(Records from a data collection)
========

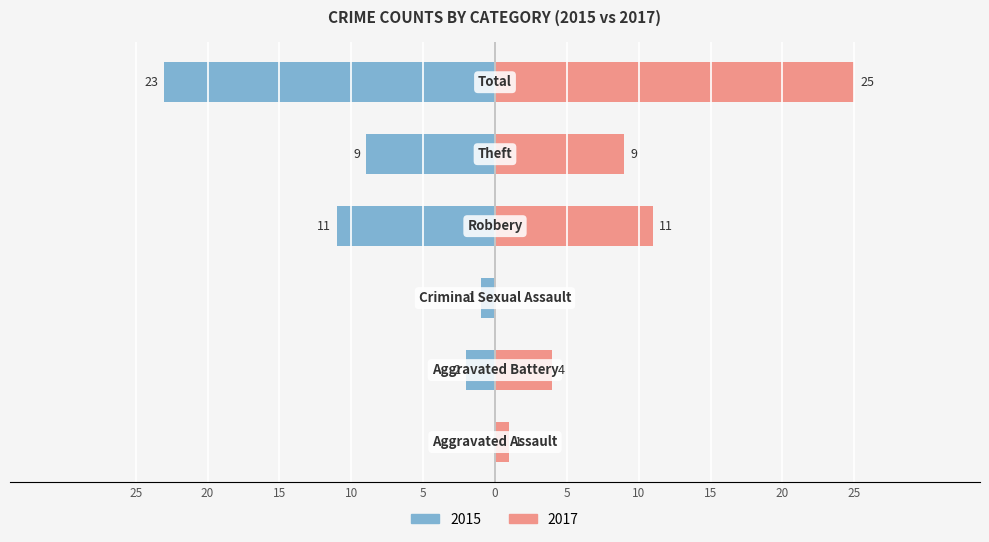

Where is Left (2015) nearest to the value -11?

Robbery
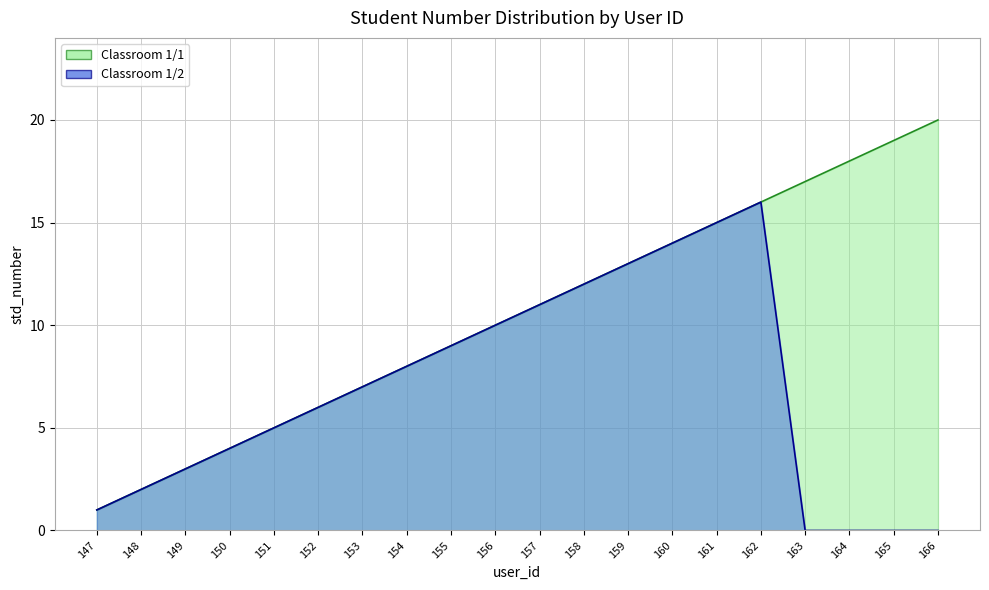

What is the sum of all values?

210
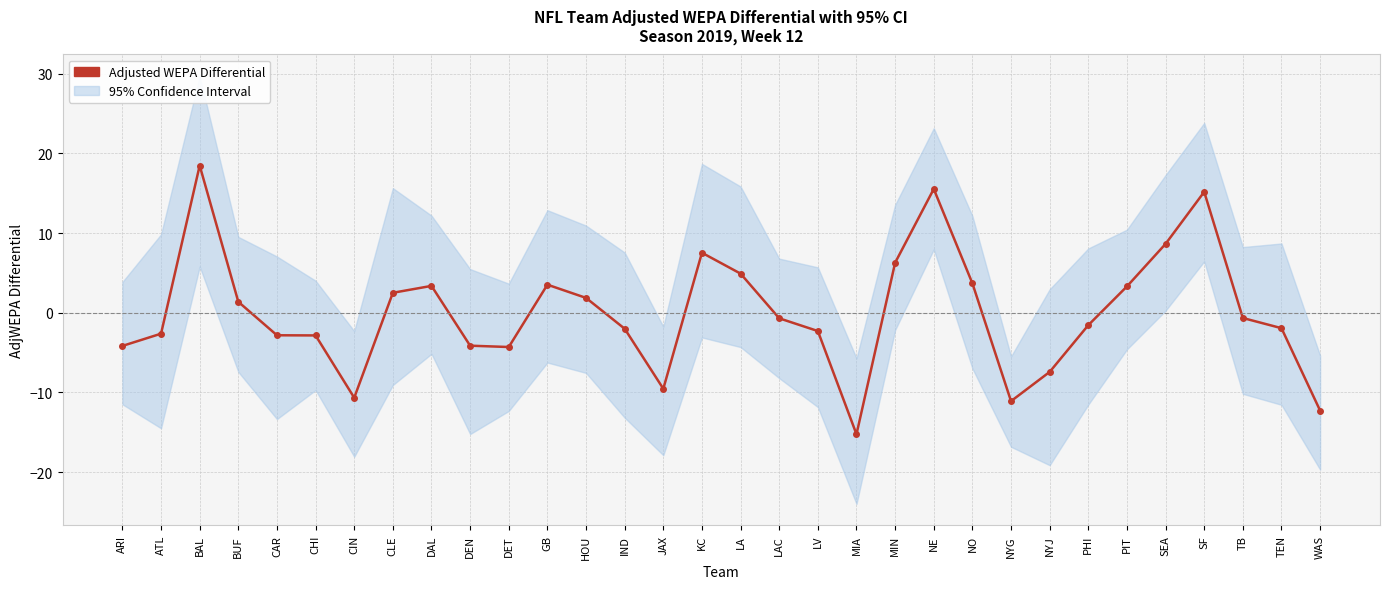

What position from the left is ATL?

2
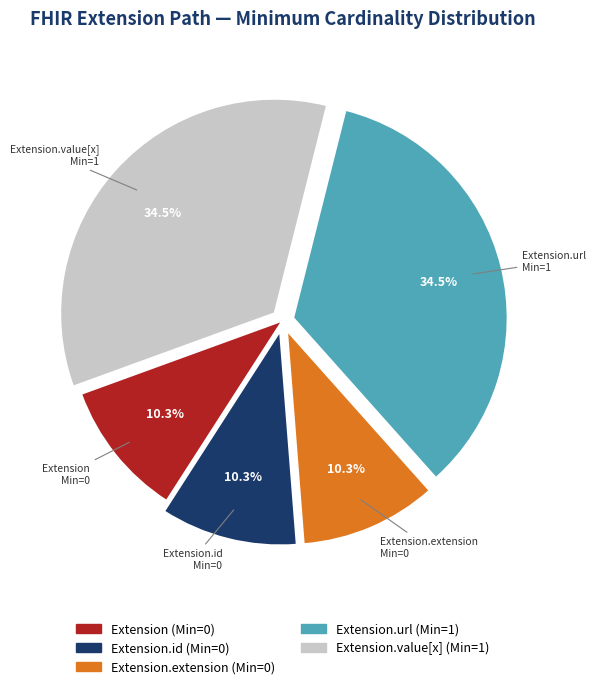

Is there any slice that represents more than half of the pie?

No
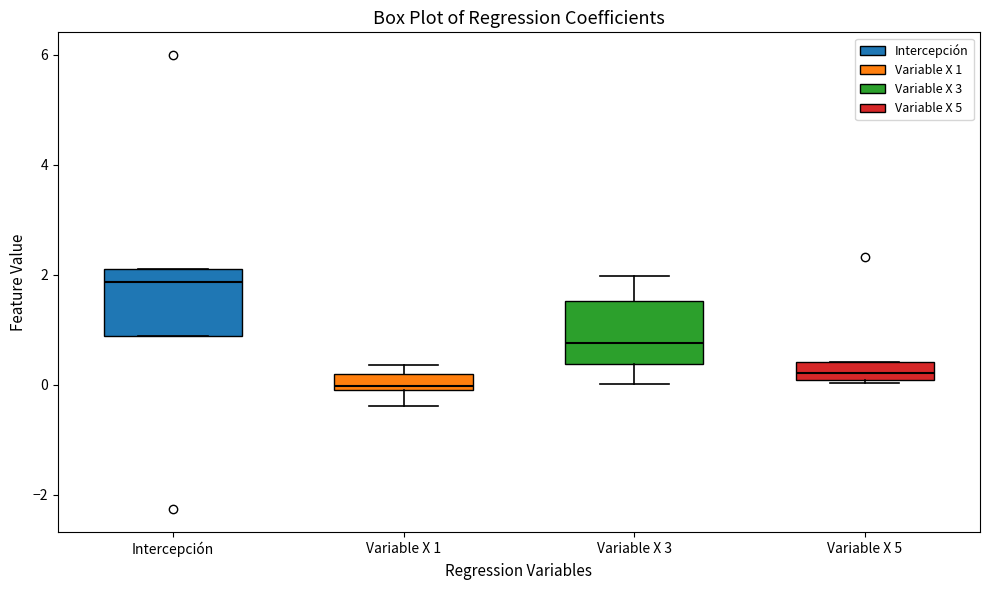

Where does the upper whisker of the box for Variable X 3 end on the y-axis? The values are not printed on the chart, so give them approximately, as read against the axis.

2.0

========

## Written task:
Reproduce every one of the rows above verbatim, leaving out the pictures.

## Response area:
Where is Left (2015) nearest to the value -11?

Robbery

What is the sum of all values?

210

What position from the left is ATL?

2

Is there any slice that represents more than half of the pie?

No

Where does the upper whisker of the box for Variable X 3 end on the y-axis? The values are not printed on the chart, so give them approximately, as read against the axis.

2.0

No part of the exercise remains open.